**Required work**
Lay out every line of the rows below as a Markdown table with two columns, No. and Line. Number the lines in order and leave out any blank ones.

**Dataset records**
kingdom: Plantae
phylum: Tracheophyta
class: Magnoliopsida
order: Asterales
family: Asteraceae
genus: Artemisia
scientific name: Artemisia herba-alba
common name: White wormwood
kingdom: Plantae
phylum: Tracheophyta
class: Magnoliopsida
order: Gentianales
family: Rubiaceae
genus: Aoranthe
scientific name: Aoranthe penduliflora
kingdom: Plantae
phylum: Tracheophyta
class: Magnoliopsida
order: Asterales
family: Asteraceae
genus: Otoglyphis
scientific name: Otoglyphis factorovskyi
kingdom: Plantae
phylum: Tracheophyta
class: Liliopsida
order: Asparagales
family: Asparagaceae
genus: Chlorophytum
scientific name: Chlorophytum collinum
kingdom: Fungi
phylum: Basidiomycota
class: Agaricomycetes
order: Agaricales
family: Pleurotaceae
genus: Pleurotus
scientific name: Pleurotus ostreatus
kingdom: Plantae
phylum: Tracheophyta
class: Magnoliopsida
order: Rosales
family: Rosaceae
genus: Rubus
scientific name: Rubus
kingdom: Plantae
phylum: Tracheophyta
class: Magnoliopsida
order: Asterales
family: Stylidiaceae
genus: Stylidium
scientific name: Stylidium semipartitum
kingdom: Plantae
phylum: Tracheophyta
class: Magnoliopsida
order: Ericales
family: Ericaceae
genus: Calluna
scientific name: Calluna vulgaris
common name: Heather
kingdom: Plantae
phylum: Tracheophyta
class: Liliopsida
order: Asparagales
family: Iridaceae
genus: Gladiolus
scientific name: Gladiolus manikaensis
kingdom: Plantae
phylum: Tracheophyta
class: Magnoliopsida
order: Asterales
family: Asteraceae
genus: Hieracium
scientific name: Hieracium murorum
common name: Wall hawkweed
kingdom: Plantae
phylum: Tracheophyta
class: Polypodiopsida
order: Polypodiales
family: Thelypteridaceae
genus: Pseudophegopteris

**Result**
| No. | Line |
|---|---|
| 1 | kingdom: Plantae |
| 2 | phylum: Tracheophyta |
| 3 | class: Magnoliopsida |
| 4 | order: Asterales |
| 5 | family: Asteraceae |
| 6 | genus: Artemisia |
| 7 | scientific name: Artemisia herba-alba |
| 8 | common name: White wormwood |
| 9 | kingdom: Plantae |
| 10 | phylum: Tracheophyta |
| 11 | class: Magnoliopsida |
| 12 | order: Gentianales |
| 13 | family: Rubiaceae |
| 14 | genus: Aoranthe |
| 15 | scientific name: Aoranthe penduliflora |
| 16 | kingdom: Plantae |
| 17 | phylum: Tracheophyta |
| 18 | class: Magnoliopsida |
| 19 | order: Asterales |
| 20 | family: Asteraceae |
| 21 | genus: Otoglyphis |
| 22 | scientific name: Otoglyphis factorovskyi |
| 23 | kingdom: Plantae |
| 24 | phylum: Tracheophyta |
| 25 | class: Liliopsida |
| 26 | order: Asparagales |
| 27 | family: Asparagaceae |
| 28 | genus: Chlorophytum |
| 29 | scientific name: Chlorophytum collinum |
| 30 | kingdom: Fungi |
| 31 | phylum: Basidiomycota |
| 32 | class: Agaricomycetes |
| 33 | order: Agaricales |
| 34 | family: Pleurotaceae |
| 35 | genus: Pleurotus |
| 36 | scientific name: Pleurotus ostreatus |
| 37 | kingdom: Plantae |
| 38 | phylum: Tracheophyta |
| 39 | class: Magnoliopsida |
| 40 | order: Rosales |
| 41 | family: Rosaceae |
| 42 | genus: Rubus |
| 43 | scientific name: Rubus |
| 44 | kingdom: Plantae |
| 45 | phylum: Tracheophyta |
| 46 | class: Magnoliopsida |
| 47 | order: Asterales |
| 48 | family: Stylidiaceae |
| 49 | genus: Stylidium |
| 50 | scientific name: Stylidium semipartitum |
| 51 | kingdom: Plantae |
| 52 | phylum: Tracheophyta |
| 53 | class: Magnoliopsida |
| 54 | order: Ericales |
| 55 | family: Ericaceae |
| 56 | genus: Calluna |
| 57 | scientific name: Calluna vulgaris |
| 58 | common name: Heather |
| 59 | kingdom: Plantae |
| 60 | phylum: Tracheophyta |
| 61 | class: Liliopsida |
| 62 | order: Asparagales |
| 63 | family: Iridaceae |
| 64 | genus: Gladiolus |
| 65 | scientific name: Gladiolus manikaensis |
| 66 | kingdom: Plantae |
| 67 | phylum: Tracheophyta |
| 68 | class: Magnoliopsida |
| 69 | order: Asterales |
| 70 | family: Asteraceae |
| 71 | genus: Hieracium |
| 72 | scientific name: Hieracium murorum |
| 73 | common name: Wall hawkweed |
| 74 | kingdom: Plantae |
| 75 | phylum: Tracheophyta |
| 76 | class: Polypodiopsida |
| 77 | order: Polypodiales |
| 78 | family: Thelypteridaceae |
| 79 | genus: Pseudophegopteris |